→ Selected text:
'Start-ups are the main drivers of growth'

March 23, 2016

Dietmar Harhoff is Director at the Max Planck Institute for Innovation and Competition where he heads the Department of Innovation and Entrepreneurship Research. As Chairman of the Commission of Experts for Research and Innovation (EFI), he also advises the German government on innovation issues. We spoke with him about how future-proof German industry is in the digital age, the role of start-ups, and the latest buzzword, “Industry 4.0”.

Digital networking in everyday life: The Internet is not only an important technology - it has become a new space for social and economic interaction.

"Industry 4.0", otherwise known as advanced manufacturing, is a concept we hear a lot of in the debate about how future-proof German industry is. What does it really mean?

Dietmar Harhoff: Most experts believe that products are going to become increasingly individualized and that production will therefore be more flexible. The aim here is to realize two benefits at once: 1) low costs based on a large number of units produced and 2) a high level of flexibility enabling products to be adapted to suit specific needs. This is not something totally new – these were already important aspects in the digitization wave that swept over us in the 1980s. But we are now able to harness the potential of the Internet for this purpose. This means that not only production, but also services can be set up in a manner that is both more flexible and more efficient.

To what extent are German companies actually implementing the concept?

Advanced manufacturing is not a homogeneous concept – in fact it describes many different approaches. And so far it has only been implemented in part. Many aspects of the concept are still in the development stages and serve as more of a guiding principle. Companies large and small are starting to work on it, but it is too soon to say anything about the actual status of implementation. What we can say, though, is that “Industry 4.0” has already proven very successful as a source of impetus for the production industry and as a marketing tool for Germany as a business location. But the narrow focus on these areas may sometimes distract us from the fact that there are other applications for Internet-based technologies and that using the Internet successfully is more than just a question of technology.

What are German companies lacking, specifically?

Dietmar Harhoff analyses Germany's innovation capacity. According to his findings, there are many shortcomings in some areas.

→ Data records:
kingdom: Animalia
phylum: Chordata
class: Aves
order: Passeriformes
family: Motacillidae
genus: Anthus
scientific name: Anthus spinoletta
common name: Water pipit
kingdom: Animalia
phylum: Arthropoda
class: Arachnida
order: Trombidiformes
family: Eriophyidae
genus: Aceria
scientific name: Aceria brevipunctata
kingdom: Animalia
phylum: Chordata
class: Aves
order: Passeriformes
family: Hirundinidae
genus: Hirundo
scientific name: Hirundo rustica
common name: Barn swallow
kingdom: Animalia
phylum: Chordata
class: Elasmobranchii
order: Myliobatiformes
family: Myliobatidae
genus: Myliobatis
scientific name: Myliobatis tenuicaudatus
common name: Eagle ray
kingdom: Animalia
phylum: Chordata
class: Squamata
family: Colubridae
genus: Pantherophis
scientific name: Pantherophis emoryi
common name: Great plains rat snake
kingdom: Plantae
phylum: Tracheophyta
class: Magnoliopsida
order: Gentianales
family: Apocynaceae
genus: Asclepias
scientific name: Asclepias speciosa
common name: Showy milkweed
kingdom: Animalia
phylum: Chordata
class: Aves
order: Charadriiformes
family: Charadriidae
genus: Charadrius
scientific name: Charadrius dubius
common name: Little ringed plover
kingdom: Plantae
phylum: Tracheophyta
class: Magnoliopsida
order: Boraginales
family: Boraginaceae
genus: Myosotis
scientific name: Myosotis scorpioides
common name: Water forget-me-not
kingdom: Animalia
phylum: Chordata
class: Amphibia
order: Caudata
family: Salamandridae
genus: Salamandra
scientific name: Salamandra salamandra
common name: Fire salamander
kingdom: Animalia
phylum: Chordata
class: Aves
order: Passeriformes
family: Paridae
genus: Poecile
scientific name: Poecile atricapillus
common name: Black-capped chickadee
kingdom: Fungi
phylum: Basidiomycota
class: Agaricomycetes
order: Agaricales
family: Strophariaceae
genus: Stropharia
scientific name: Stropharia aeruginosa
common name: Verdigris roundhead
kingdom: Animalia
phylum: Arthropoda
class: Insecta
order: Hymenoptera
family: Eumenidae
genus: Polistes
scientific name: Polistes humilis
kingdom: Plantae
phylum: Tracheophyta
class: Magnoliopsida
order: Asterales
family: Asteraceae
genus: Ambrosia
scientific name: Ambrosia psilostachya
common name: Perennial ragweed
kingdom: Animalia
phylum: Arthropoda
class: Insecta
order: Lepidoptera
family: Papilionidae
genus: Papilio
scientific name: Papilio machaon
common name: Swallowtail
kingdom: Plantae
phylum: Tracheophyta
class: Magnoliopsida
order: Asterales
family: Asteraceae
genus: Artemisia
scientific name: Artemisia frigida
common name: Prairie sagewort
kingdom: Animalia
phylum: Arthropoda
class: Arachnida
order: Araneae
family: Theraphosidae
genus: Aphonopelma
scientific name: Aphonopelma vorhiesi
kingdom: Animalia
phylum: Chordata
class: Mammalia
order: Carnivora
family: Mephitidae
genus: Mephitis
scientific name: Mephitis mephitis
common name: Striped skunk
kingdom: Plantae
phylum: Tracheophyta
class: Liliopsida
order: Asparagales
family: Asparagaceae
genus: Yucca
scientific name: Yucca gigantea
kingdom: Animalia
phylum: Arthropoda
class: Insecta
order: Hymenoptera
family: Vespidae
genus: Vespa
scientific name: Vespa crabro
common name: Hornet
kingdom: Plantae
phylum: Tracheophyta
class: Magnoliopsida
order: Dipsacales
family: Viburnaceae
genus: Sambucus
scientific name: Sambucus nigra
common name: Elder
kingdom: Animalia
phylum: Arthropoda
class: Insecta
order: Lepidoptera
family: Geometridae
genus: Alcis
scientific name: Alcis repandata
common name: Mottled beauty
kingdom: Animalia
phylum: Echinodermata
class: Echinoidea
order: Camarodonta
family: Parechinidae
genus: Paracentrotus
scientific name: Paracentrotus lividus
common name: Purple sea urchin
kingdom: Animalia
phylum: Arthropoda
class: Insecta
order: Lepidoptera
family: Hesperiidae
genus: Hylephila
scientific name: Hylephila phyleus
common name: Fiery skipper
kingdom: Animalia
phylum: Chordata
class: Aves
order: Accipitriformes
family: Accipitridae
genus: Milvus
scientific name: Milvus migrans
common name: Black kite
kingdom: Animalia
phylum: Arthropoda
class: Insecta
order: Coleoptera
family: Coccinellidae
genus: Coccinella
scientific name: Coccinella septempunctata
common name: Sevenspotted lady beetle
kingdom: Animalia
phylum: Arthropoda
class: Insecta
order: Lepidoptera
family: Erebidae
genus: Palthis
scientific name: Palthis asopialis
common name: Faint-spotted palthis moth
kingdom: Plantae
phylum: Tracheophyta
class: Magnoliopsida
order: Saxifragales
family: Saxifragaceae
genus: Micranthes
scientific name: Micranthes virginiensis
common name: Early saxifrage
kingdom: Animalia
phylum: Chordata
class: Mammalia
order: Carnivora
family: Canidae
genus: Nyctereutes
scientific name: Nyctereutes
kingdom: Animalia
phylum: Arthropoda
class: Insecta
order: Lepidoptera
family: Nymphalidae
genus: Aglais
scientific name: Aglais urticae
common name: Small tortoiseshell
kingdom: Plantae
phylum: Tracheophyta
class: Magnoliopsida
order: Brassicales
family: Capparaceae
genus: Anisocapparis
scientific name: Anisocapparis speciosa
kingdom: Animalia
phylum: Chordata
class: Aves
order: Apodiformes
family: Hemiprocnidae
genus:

→ Directions for this task:
Finish out the next part of the interview on German industry and start-ups, picking up after its last sentence. Nothing in the listing is needed for the work.

→ Expected answer:
German policymakers and some German business leaders still see innovation as largely technology driven, or so the criticism goes. Furthermore, innovation tends to be limited to the industrial context. That may be all well and good in some cases, but when it comes to Internet-based innovations, these are increasingly destined for use in new business models. The way companies handle data, the way their business models are designed is going to be more important than what they do in terms of refining technology. There are a great many shortcomings in this area. I am slightly concerned about the way policymakers focus almost entirely on production technology, too. It is a good thing that we are placing a great deal of research emphasis on “Industry 4.0” and the fourth industrial revolution it heralds. But we should not forget that the “Internet of Things” extends far beyond the production sector itself.

Can start-ups go some way to filling the gap?

Start-ups today are the main driver of growth in the Internet-based economy. How we can best use start-ups to fill the gaps in value chains is an important question. A number of German companies have already developed processes by which they can profit from the strong innovation capacity of start-ups. Others are still experimenting or are just realizing the need to start working on this. In the USA, start-ups have the opportunity to acquire the growth capital they need by floating their business on the stock market. This is all but impossible in Germany and we certainly need to create a suitable stock market segment as soon as possible. Aside from that, start-ups are increasingly being bought by companies keen to strengthen their own innovation activities. But integrating into a large company is a complex process, and one that often fails. This is another area in which companies in other regions have more experience than we do. The culture in many German companies still lives on the assumption that internal solutions are fully sufficient for continued business success. That could turn out to be a serious mistake.

Are we also suffering from a lack of qualified young people here?

No. We have a problem of acceptance and a problem of resources but there is no shortage of talented and ambitious people out there who can see themselves developing their career in a start-up and are putting this idea into practice. However, there is still limited acceptance of start-ups as sources of new innovation concepts among large corporations and in the political world. And despite all the political lip service paid to this topic, the conditions for start-ups in Germany are anything but optimal.

What can and should policymakers do to foster the digital economy?

First of all, policymakers can improve the underlying conditions for new companies. The Commission of Experts for Research and Innovation has made a number of proposals as to how this can be done. A second important area is education. Our annual report 2016 argues the case for all stages of the education system to prepare people to handle data and pave the way for new methods of using data. Thirdly, it really is time that policymakers took e-government seriously. When it comes to use of the Internet and digital technologies in the public sector, politicians in Germany have not made a good showing. Countries like South Korea and Estonia have shown us that it is indeed possible to have end-to-end online processes in public administration and that this can be attractive to citizens. The citizens of Germany are currently being denied an improvement in government services. Furthermore, we could use the Internet to bring a greater measure of transparency into what public authorities actually do. We are also hampering the stimulation of demand if German bureaucracy continues to be paper based and officials fail to grasp the opportunities presented by digital technologies.

When we hear the words “big data” and “cloud computing” many of us here in Germany think immediately of data protection issues. Are we being overly cautious or might we, in the light of cyber attacks, one day find that it was beneficial to take a more conservative approach in this area?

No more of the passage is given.